» **Directions for this task**
Copy out the text from each of these records line for line, leaving out the pictures.

» **Exercise input**
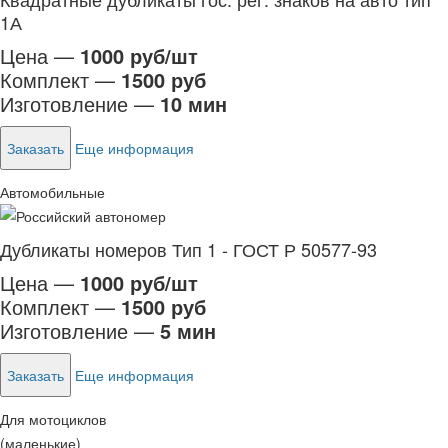
1А
Цена —
1000 руб/шт
Комплект —
1500 руб
Изготовление —
10 мин
Заказать
Еще информация
Автомобильные
Дубликаты номеров Тип 1 - ГОСТ Р 50577-93
Цена —
1000 руб/шт
Комплект —
1500 руб
Изготовление —
5 мин
Заказать
Еще информация
Для мотоциклов
(маленькие)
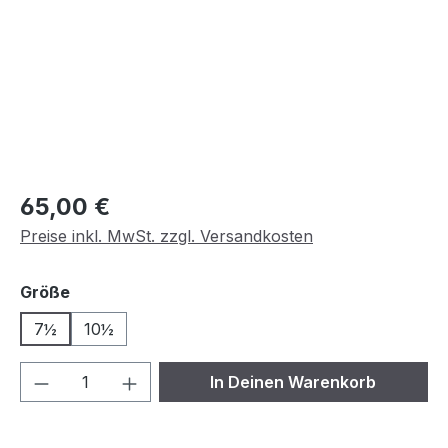
Regulärer Preis:
65,00 €
Preise inkl. MwSt. zzgl. Versandkosten
auswählen
Größe
7½
10½
Produkt Anzahl: Gib den gewünschten We
In Deinen Warenkorb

» **Written answer**
1А
Цена —
1000 руб/шт
Комплект —
1500 руб
Изготовление —
10 мин
Заказать
Еще информация
Автомобильные
Дубликаты номеров Тип 1 - ГОСТ Р 50577-93
Цена —
1000 руб/шт
Комплект —
1500 руб
Изготовление —
5 мин
Заказать
Еще информация
Для мотоциклов
(маленькие)
Regulärer Preis:
65,00 €
Preise inkl. MwSt. zzgl. Versandkosten
auswählen
Größe
7½
10½
Produkt Anzahl: Gib den gewünschten We
In Deinen Warenkorb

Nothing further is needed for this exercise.